Под нами глубины, которые только можно представить, каньоны, теснины неведомого континента, над нами гибельно-черная чаша неба. Ветер с яростным ревом обрушивался на корабль с высоты, которую даже самые истые скептики из числа моряков осторожно называли «небесами». Буруны хлестали и били наше пристанище: казалось, ветер облекся плотью, превратился в живое существо — насмешка над спесью дерзнувших вторгнуться в его пределы. Однако ж среди бродивших по ночной палубе царило едва ли не благоговейное умиротворение: чем злее становилось море, чем холоднее дождь, тем сильнее ощущалась сплоченность тех, кто терпеливо сносил их натиск. Адмирал мог разговориться с испуганным юнгой, голодный трюмный пассажир — с бессонным графом. В одну ночь на палубу вывели размять члены узника, обезумевшего разбойника из Голуэя, содержащегося под замком. И даже его приняли в это братство сомнамбул, переговаривающихся вполголоса и делящих кружку рома со священником-методистом из Лайм-Риджиса, кто прежде ни разу не пробовал рома, однако же часто читал проповеди о его вреде. (Обоих видели на шканцах — преклонив колени, они пели гимн «Пребудь со мной».)
В этой ночной республике было возможно то, чего никогда не бывало. Но Призрак не выказывал интереса ни к новому, ни к возможному. Казалось, он равнодушен ко всему — скала посреди окружающего простора. Оборванный Прометей в ожидании алчущих птиц. Он стоял возле грот-мачты и смотрел на Атлантику, словно ожидал, что она заледенеет или вскипит кровью.
Между первой и второй склянками большинство уходило с палубы — многие по одиночке, некоторые парами, ибо под милосердным покровом ночи расцветала терпимость: во мраке естество с одиночеством становятся компаньонами. С трех и до рассвета на палубе почти ничего не происходило. Она вздымалась и опадала. Возносилась ввысь. Низвергалась в пучину. Спали даже птицы и животные в клетках: свиньи и куры, овцы и гуси. Порой звон рынды пронзал неумолчный, цепенящий шелест моря. Моряки запевали шанти [4], чтобы не заснуть, или рассказывали друг другу истории. Время от времени содержавшийся взаперти полоумный узник принимался скулить, точно раненый пес, или грозился проломить вымбовкой голову другому узнику. (Никакого другого узника не было.) В тенистом проулке, образованном обращенной к корме стеною рубки и основанием дымовой трубы, пряталась парочка.
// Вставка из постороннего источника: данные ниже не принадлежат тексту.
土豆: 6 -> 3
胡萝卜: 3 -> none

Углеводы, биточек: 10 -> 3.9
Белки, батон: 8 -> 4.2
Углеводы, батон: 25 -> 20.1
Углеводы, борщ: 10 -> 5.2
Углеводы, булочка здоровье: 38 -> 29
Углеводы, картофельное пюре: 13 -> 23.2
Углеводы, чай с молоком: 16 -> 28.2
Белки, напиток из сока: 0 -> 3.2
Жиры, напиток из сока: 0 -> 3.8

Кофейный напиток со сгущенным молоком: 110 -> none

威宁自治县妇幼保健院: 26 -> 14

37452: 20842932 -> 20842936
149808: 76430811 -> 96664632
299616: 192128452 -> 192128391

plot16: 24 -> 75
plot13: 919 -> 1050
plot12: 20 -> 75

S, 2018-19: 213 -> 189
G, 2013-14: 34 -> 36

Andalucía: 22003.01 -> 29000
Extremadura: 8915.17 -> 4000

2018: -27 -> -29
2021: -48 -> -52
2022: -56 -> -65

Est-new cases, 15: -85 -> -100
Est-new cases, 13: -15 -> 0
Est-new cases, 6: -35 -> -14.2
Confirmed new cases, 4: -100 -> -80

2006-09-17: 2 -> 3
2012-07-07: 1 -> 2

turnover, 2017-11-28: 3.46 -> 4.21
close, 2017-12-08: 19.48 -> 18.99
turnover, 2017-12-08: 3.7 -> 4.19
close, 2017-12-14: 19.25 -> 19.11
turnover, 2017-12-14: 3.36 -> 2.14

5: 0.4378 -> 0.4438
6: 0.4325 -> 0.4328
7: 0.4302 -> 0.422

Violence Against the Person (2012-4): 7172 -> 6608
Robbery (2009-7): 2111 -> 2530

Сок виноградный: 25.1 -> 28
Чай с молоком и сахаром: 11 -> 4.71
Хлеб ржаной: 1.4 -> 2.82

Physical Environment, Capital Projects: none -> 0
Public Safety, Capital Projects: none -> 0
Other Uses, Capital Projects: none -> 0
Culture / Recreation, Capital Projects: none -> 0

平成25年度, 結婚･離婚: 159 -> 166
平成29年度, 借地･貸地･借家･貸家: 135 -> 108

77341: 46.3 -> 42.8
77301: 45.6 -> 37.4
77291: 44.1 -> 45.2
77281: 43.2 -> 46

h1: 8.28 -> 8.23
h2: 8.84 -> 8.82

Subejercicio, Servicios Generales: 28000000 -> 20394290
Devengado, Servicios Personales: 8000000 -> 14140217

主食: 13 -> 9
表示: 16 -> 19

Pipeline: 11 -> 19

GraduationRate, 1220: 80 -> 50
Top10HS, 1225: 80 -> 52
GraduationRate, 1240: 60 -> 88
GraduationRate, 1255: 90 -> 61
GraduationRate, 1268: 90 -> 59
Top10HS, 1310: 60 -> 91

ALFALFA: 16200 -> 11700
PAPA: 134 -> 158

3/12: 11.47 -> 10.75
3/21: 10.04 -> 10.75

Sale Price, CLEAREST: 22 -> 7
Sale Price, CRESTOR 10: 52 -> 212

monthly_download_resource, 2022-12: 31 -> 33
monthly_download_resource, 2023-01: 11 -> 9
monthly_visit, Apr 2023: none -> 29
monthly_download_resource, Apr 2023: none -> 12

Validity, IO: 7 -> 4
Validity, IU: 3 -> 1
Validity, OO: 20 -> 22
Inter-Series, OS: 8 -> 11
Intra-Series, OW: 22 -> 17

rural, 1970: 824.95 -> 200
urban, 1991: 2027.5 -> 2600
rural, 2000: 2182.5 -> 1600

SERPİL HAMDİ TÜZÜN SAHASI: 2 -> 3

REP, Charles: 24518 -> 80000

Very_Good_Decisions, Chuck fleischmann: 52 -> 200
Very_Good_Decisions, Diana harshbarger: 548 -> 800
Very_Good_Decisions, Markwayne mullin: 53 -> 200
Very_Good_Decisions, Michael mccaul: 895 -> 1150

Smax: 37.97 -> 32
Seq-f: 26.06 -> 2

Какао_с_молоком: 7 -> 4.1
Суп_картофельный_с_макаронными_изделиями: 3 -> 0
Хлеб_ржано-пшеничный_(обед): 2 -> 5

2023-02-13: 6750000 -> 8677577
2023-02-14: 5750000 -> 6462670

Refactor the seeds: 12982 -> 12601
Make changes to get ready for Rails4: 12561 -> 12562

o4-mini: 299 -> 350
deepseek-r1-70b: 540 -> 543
Незнакомец из Коннемары всё вглядывался в пугающую темноту, точно носовая фигура, невзирая на дождь со снегом, пока во мраке не проступала паутина оснастки, черная на фоне краснеющего рассветного неба.
На третье утро перед самой зарей к нему подошел матрос с кофейником. Лицо незнакомца, спину его шинели и полы шляпы покрывали крупицы льда. Он не то что не принял милосердного дара, а даже его не заметил. «Беден, как подручный чумного доктора», — заметил помощник капитана, проводив взглядом безмолвно ковыляющего прочь конне-марца.
Порой еженощный ритуал Призрака казался морякам не то религиозным обрядом, не то диковинным самонаказанием сродни тем, какие, шептались матросы, бытуют среди ирландцев-католиков. То ли смирение плоти за некое прегрешение, о котором нельзя упоминать, то ли искупление за души, томящиеся в чистилище. Эти ирландские аборигены верят во всякие странности, и моряк, которого занесет к ним ремесло, своими глазами увидит их странное поведение. Они невозмутимо и сухо рассуждают о чудесах, видениях святых, кровоточащих статуях. Ад для них так же реален, как Ливерпуль, в раю они ориентируются так же легко, как на острове Манхэттен. Молитвы их похожи на заговоры или на заклинания вуду. Быть может, Призрак — святой, один из их гуру.